# Data for the task
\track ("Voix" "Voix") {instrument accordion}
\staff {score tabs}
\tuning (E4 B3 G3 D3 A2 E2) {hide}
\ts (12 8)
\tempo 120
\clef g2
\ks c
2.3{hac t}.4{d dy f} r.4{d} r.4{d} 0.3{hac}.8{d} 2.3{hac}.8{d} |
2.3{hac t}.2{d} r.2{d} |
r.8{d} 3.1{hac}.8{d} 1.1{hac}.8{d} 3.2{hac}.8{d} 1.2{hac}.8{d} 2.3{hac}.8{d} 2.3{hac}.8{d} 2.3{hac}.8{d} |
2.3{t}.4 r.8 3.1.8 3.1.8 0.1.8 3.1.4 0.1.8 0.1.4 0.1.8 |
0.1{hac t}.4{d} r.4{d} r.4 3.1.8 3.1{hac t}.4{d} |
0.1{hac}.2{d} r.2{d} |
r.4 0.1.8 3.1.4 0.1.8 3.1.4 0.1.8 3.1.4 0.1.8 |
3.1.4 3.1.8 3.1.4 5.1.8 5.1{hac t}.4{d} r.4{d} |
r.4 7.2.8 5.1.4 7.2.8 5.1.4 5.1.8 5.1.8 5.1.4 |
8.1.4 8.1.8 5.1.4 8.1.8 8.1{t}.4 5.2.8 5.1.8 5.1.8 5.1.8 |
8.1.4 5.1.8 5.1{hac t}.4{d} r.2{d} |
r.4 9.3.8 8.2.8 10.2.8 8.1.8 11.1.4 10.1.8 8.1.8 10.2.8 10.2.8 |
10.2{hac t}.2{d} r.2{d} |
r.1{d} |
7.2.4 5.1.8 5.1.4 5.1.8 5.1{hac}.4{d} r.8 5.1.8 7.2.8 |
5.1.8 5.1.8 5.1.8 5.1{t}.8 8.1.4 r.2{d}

--

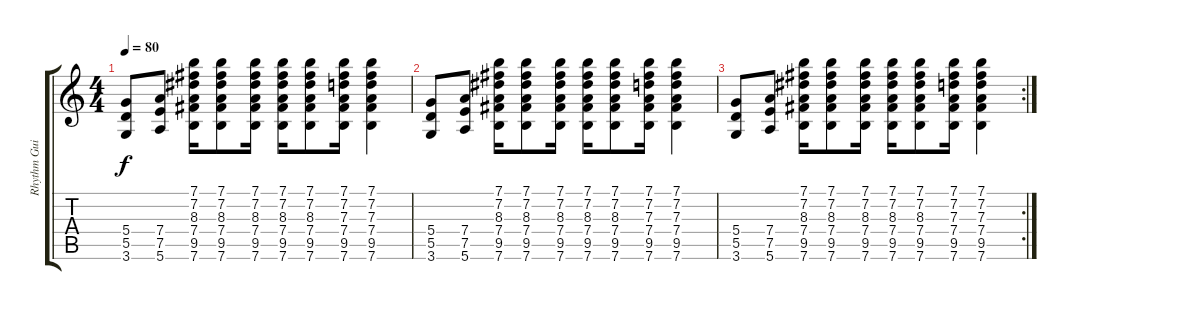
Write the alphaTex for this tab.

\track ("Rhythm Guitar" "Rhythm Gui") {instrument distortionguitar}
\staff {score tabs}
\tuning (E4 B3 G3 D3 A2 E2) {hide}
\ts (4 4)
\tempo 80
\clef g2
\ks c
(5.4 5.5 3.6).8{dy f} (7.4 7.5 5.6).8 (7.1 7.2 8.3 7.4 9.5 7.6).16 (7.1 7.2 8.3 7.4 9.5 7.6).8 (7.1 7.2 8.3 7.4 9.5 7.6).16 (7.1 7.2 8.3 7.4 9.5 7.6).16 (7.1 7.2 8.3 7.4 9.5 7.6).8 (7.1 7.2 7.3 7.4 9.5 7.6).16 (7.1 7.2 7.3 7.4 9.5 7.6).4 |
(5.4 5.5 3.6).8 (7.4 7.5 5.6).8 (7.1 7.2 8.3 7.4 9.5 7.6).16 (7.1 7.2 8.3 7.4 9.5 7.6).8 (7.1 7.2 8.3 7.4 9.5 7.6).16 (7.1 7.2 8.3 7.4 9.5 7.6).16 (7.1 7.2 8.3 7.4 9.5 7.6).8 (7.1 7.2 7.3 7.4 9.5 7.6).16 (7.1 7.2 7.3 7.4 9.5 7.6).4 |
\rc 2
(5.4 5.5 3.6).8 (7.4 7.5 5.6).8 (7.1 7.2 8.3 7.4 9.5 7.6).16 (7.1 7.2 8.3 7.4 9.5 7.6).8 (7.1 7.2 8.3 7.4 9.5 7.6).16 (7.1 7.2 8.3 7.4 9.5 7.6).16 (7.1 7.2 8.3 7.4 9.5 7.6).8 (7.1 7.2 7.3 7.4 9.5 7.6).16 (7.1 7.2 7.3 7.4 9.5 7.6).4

# Given request
Extract each line from the entries above that contains the string "instrument". The match is case-sensitive.

# Written reply
\track ("Voix" "Voix") {instrument accordion}
\track ("Rhythm Guitar" "Rhythm Gui") {instrument distortionguitar}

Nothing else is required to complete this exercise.